We need to examine how we approach work and our careers with a fresh mindset and perspective. Success should be defined by how you thrive in life, not just by your professional achievements. After losing that aspect of my identity, I realized that our jobs shouldn’t encompass the entirety of who we are. Instead, we should focus on our happiness and on what else brings fulfillment to our lives.
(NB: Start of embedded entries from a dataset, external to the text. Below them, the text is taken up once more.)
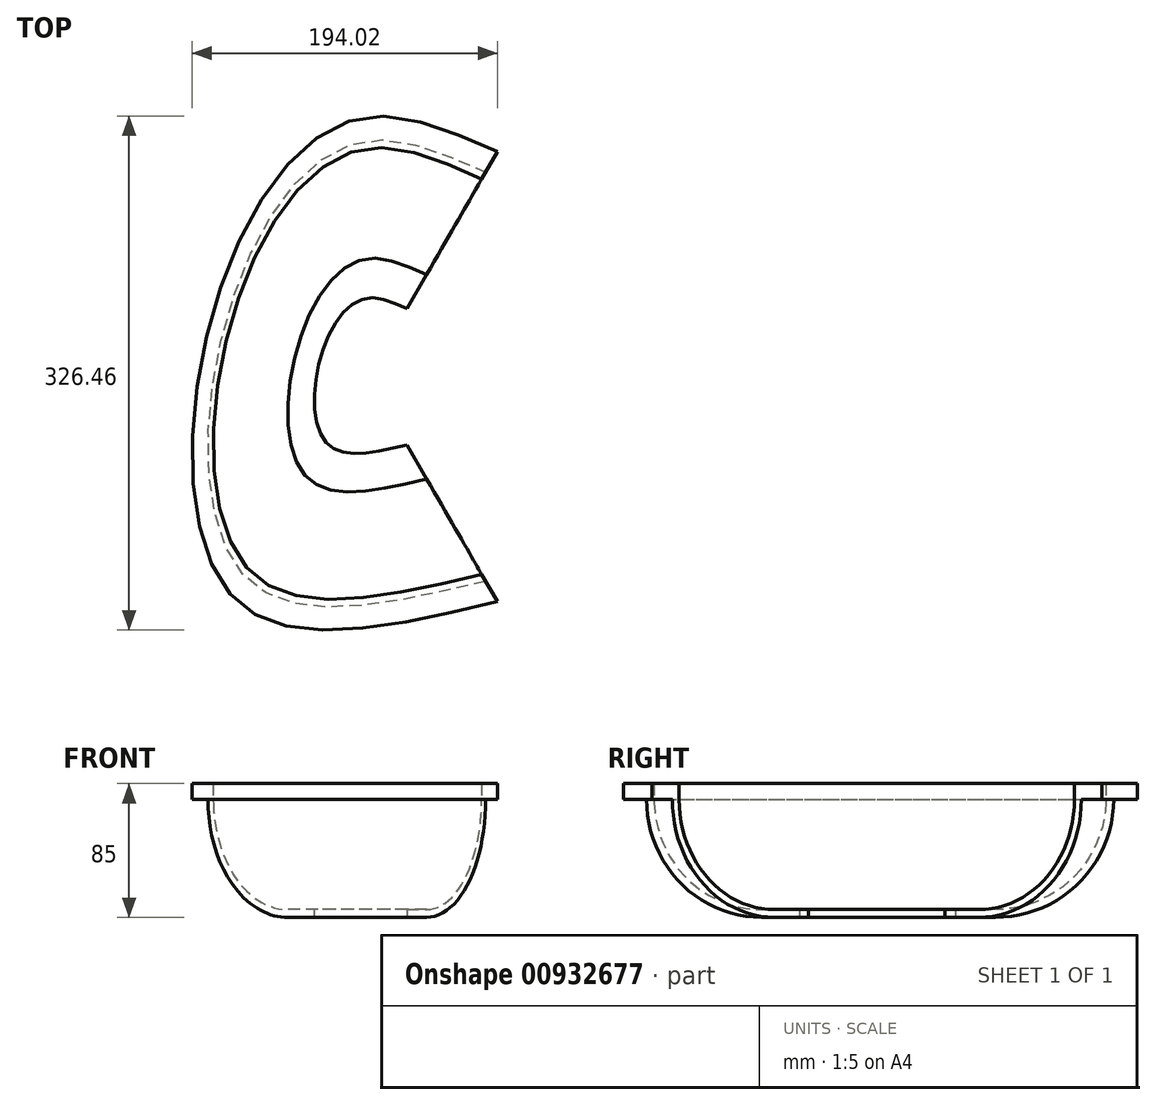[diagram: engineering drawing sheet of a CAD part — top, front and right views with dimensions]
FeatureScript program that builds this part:
annotation { "Feature Type Name" : "Feature", "Feature Type Description" : "" }
export const myFeature = defineFeature(function(context is Context, id is Id, definition is map)
    precondition{}
    {
        {
            var Q0;
            Q0=qCreatedBy(makeId("Right.planeOp"),FACE);
            var sketch = newSketch(context, id + "F0", { "sketchPlane" : qUnion([Q0])});
            skLineSegment(sketch, "E0.bottom", {"start": v(50, -45) * mm, "end": v(75, -45) * mm});
            skLineSegment(sketch, "E0.top", {"start": v(50, -50) * mm, "end": v(75, -50) * mm});
            skLineSegment(sketch, "E0.left", {"start": v(50, -45) * mm, "end": v(50, -50) * mm});
            skLineSegment(sketch, "E0.right", {"start": v(75, -45) * mm, "end": v(75, -50) * mm, "construction": true});
            skLineSegment(sketch, "E1.bottom", {"start": v(145, 35) * mm, "end": v(165, 35) * mm});
            skLineSegment(sketch, "E1.top", {"start": v(150, 25) * mm, "end": v(165, 25) * mm});
            skLineSegment(sketch, "E1.left", {"start": v(145, 35) * mm, "end": v(145, 25) * mm});
            skLineSegment(sketch, "E1.right", {"start": v(165, 35) * mm, "end": v(165, 25) * mm});
            skArc(sketch, "E2", {"start": v(75, -50) * mm, "mid": v(128.03, -28.03) * mm, "end": v(150, 25) * mm});
            skArc(sketch, "E3", {"start": v(75, -45) * mm, "mid": v(124.5, -24.5) * mm, "end": v(145, 25) * mm});
            skLineSegment(sketch, "E4", {"start": v(0, 0) * mm, "end": v(0, -50) * mm, "construction": true});
            skSolve(sketch);
        }
        {
            var Q0;
            Q0=sQuery(id+"F0.wireOp",EDGE,"E4");
            cPlane(context, id + "F1", {"entities" : qUnion([Q0]), "cplaneType" : CPlaneType.LINE_ANGLE, "offset" : 25 * mm, "angle" : 30 * degree, "width" : 150 * mm, "height" : 150 * mm});
        }
        {
            var Q0;
            Q0=qCreatedBy(id+"F1.planeOp",FACE);
            var sketch = newSketch(context, id + "F2", { "sketchPlane" : qUnion([Q0])});
            skLineSegment(sketch, "E5.bottom", {"start": v(50, -45) * mm, "end": v(75, -45) * mm});
            skLineSegment(sketch, "E5.top", {"start": v(50, -50) * mm, "end": v(75, -50) * mm});
            skLineSegment(sketch, "E5.left", {"start": v(50, -45) * mm, "end": v(50, -50) * mm});
            skLineSegment(sketch, "E5.right", {"start": v(75, -45) * mm, "end": v(75, -50) * mm, "construction": true});
            skLineSegment(sketch, "E6.bottom", {"start": v(145, 35) * mm, "end": v(165, 35) * mm});
            skLineSegment(sketch, "E6.top", {"start": v(150, 25) * mm, "end": v(165, 25) * mm});
            skLineSegment(sketch, "E6.left", {"start": v(145, 35) * mm, "end": v(145, 25) * mm});
            skLineSegment(sketch, "E6.right", {"start": v(165, 35) * mm, "end": v(165, 25) * mm});
            skArc(sketch, "E7", {"start": v(75, -50) * mm, "mid": v(128.03, -28.03) * mm, "end": v(150, 25) * mm});
            skArc(sketch, "E8", {"start": v(75, -45) * mm, "mid": v(124.5, -24.5) * mm, "end": v(145, 25) * mm});
            skLineSegment(sketch, "E9", {"start": v(0, 0) * mm, "end": v(0, -50) * mm, "construction": true});
            skSolve(sketch);
        }
        {
            var Q0;
            Q0=sQuery(id+"F2.wireOp",EDGE,"E9");
            cPlane(context, id + "F3", {"entities" : qUnion([Q0]), "cplaneType" : CPlaneType.LINE_ANGLE, "offset" : 25 * mm, "angle" : 330 * degree, "width" : 150 * mm, "height" : 150 * mm});
        }
        {
            var Q0;
            Q0=qCreatedBy(id+"F3.planeOp",FACE);
            var sketch = newSketch(context, id + "F4", { "sketchPlane" : qUnion([Q0])});
            skLineSegment(sketch, "E10.bottom", {"start": v(50, -45) * mm, "end": v(75, -45) * mm});
            skLineSegment(sketch, "E10.top", {"start": v(50, -50) * mm, "end": v(75, -50) * mm});
            skLineSegment(sketch, "E10.left", {"start": v(50, -45) * mm, "end": v(50, -50) * mm});
            skLineSegment(sketch, "E10.right", {"start": v(75, -45) * mm, "end": v(75, -50) * mm, "construction": true});
            skLineSegment(sketch, "E11.bottom", {"start": v(145, 35) * mm, "end": v(165, 35) * mm});
            skLineSegment(sketch, "E11.top", {"start": v(150, 25) * mm, "end": v(165, 25) * mm});
            skLineSegment(sketch, "E11.left", {"start": v(145, 35) * mm, "end": v(145, 25) * mm});
            skLineSegment(sketch, "E11.right", {"start": v(165, 35) * mm, "end": v(165, 25) * mm});
            skArc(sketch, "E12", {"start": v(75, -50) * mm, "mid": v(128.03, -28.03) * mm, "end": v(150, 25) * mm});
            skArc(sketch, "E13", {"start": v(75, -45) * mm, "mid": v(124.5, -24.5) * mm, "end": v(145, 25) * mm});
            skLineSegment(sketch, "E14", {"start": v(0, 0) * mm, "end": v(0, -50) * mm, "construction": true});
            skSolve(sketch);
        }
        {
            var Q0;
            Q0=sQuery(id+"F2.wireOp",EDGE,"E9");
            cPlane(context, id + "F5", {"entities" : qUnion([Q0]), "cplaneType" : CPlaneType.LINE_ANGLE, "offset" : 25 * mm, "angle" : 150 * degree, "oppositeDirection" : true, "width" : 150 * mm, "height" : 150 * mm});
        }
        {
            var Q0;
            Q0=qCreatedBy(id+"F5.planeOp",FACE);
            var sketch = newSketch(context, id + "F6", { "sketchPlane" : qUnion([Q0])});
            skLineSegment(sketch, "E15.bottom", {"start": v(50, -45) * mm, "end": v(75, -45) * mm});
            skLineSegment(sketch, "E15.top", {"start": v(50, -50) * mm, "end": v(75, -50) * mm});
            skLineSegment(sketch, "E15.left", {"start": v(50, -45) * mm, "end": v(50, -50) * mm});
            skLineSegment(sketch, "E15.right", {"start": v(75, -45) * mm, "end": v(75, -50) * mm, "construction": true});
            skLineSegment(sketch, "E16.bottom", {"start": v(145, 35) * mm, "end": v(165, 35) * mm});
            skLineSegment(sketch, "E16.top", {"start": v(150, 25) * mm, "end": v(165, 25) * mm});
            skLineSegment(sketch, "E16.left", {"start": v(145, 35) * mm, "end": v(145, 25) * mm});
            skLineSegment(sketch, "E16.right", {"start": v(165, 35) * mm, "end": v(165, 25) * mm});
            skArc(sketch, "E17", {"start": v(75, -50) * mm, "mid": v(128.03, -28.03) * mm, "end": v(150, 25) * mm});
            skArc(sketch, "E18", {"start": v(75, -45) * mm, "mid": v(124.5, -24.5) * mm, "end": v(145, 25) * mm});
            skLineSegment(sketch, "E19", {"start": v(0, 0) * mm, "end": v(0, -50) * mm, "construction": true});
            skSolve(sketch);
        }
        {
            var Q0;
            Q0=makeQuery(id+"F4.imprint","IMPRINT",FACE,{"disambiguationData":[TD([[makeQuery(id+"F4.imprint","IMPRINT",EDGE,{"derivedFrom":sQuery(id+"F4.wireOp",EDGE,"E10.bottom")}),-1.0]])]});
            var Q1;
            Q1=makeQuery(id+"F2.imprint","IMPRINT",FACE,{"disambiguationData":[TD([[makeQuery(id+"F2.imprint","IMPRINT",EDGE,{"derivedFrom":sQuery(id+"F2.wireOp",EDGE,"E5.bottom")}),-1.0]])]});
            var Q2;
            Q2=makeQuery(id+"F0.imprint","IMPRINT",FACE,{"disambiguationData":[TD([[makeQuery(id+"F0.imprint","IMPRINT",EDGE,{"derivedFrom":sQuery(id+"F0.wireOp",EDGE,"E0.bottom")}),-1.0]])]});
            var Q3;
            Q3=makeQuery(id+"F6.imprint","IMPRINT",FACE,{"disambiguationData":[TD([[makeQuery(id+"F6.imprint","IMPRINT",EDGE,{"derivedFrom":sQuery(id+"F6.wireOp",EDGE,"E15.bottom")}),-1.0]])]});
            loft(context, id + "F7", {"sheetProfilesArray" : [{ "sheetProfileEntities" : qUnion([Q0]) }, { "sheetProfileEntities" : qUnion([Q1]) }, { "sheetProfileEntities" : qUnion([Q2]) }, { "sheetProfileEntities" : qUnion([Q3]) }]});
        }
    });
Many editors I know who have gone freelance have reached out to me because I’ve been very open and honest about my experiences. I inform everyone that if they have questions, they should feel free to contact me; I will answer anything I can because people did that for me, and I want to pay it forward, knowing how much it helped me. I contacted a couple of colleagues who had transitioned to freelance work to learn from their experiences and see how they managed their businesses, including what they liked and didn’t like about it. If you make all your decisions in a tiny box, all by yourself, you miss the bigger picture and fail to tap into the potential out there, as you can learn from others every day if you allow yourself. Many people become stuck in their own thoughts and beliefs. This applies to all aspects of life, not just careers. You must engage with others and expand your perspective to gain valuable insights. I didn’t come up with the idea of having a freelance career on my own. Someone introduced it to me, and it completely changed my perspective; it was my “ah-hah” moment, and it transformed my entire world. I feel truly grateful for being laid off. It took me a full year to realize that everything would be alright. And guess what? It is alright; it’s even better than alright—it’s amazing.
Where are they now?
She spent four years as a freelance editor, building her business. Her success allowed her to focus on her family, prioritize her mental health, and work with clients on her own terms. That flexibility proved to be exactly what she needed during that time in her life and for her family. It enabled her to recover from the burnout she had experienced in her previous job. As she approached her fifth year, she had the opportunity to return to work at a small, independent publisher, but this time with a healthier work-life balance and greater control over her boundaries.